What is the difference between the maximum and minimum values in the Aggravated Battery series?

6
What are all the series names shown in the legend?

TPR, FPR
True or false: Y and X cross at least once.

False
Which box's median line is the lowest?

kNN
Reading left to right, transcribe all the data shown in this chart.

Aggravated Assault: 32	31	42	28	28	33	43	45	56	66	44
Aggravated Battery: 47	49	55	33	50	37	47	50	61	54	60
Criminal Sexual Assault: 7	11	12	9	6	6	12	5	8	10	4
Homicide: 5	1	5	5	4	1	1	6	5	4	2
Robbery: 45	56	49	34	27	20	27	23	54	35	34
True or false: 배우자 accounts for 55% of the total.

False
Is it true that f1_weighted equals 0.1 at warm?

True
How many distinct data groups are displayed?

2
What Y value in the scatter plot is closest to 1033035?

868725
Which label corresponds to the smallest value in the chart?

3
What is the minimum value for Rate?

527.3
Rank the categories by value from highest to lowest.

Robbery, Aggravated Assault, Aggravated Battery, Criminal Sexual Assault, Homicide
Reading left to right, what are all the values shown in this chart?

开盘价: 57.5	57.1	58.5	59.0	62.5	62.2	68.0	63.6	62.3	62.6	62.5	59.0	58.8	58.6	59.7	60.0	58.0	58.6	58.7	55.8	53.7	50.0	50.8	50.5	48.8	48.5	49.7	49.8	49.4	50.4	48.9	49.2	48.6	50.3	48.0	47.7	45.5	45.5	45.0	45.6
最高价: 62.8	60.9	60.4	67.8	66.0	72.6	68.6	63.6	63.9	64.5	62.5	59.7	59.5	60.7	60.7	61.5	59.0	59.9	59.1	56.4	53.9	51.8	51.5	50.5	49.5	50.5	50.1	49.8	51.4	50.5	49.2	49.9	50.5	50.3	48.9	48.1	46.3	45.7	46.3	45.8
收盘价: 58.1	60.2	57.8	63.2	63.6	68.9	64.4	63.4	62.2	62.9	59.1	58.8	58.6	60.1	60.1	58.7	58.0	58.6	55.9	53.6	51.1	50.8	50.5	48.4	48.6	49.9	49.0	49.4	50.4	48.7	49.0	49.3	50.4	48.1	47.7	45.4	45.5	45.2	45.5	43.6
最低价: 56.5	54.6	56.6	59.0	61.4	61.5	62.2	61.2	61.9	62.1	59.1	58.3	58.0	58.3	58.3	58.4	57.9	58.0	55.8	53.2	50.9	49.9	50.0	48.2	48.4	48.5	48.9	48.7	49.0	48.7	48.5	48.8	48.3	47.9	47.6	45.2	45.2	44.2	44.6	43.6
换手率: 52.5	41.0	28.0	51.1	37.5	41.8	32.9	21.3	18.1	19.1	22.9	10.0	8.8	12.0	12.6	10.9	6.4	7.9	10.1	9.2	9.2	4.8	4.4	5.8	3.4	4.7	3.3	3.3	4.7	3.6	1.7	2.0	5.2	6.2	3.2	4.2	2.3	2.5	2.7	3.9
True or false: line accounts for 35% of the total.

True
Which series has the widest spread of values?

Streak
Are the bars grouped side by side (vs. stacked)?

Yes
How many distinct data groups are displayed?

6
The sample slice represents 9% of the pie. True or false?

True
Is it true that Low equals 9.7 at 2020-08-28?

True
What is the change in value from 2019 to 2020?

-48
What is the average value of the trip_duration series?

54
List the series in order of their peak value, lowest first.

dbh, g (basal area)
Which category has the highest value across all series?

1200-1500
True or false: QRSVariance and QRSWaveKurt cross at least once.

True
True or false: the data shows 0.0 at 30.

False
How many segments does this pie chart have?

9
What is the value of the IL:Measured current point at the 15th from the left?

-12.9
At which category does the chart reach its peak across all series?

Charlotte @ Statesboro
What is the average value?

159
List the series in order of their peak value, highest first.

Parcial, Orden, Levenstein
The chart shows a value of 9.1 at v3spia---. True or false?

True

━━━━━━━━━━

- PROBLEM DESCRIPTION: Pick out every line above that contains the word "Assault" and copy each one in full. Case counts, so match capital and lowercase letters as given.

- FINAL ANSWER:
Aggravated Assault: 32	31	42	28	28	33	43	45	56	66	44
Criminal Sexual Assault: 7	11	12	9	6	6	12	5	8	10	4
Robbery, Aggravated Assault, Aggravated Battery, Criminal Sexual Assault, Homicide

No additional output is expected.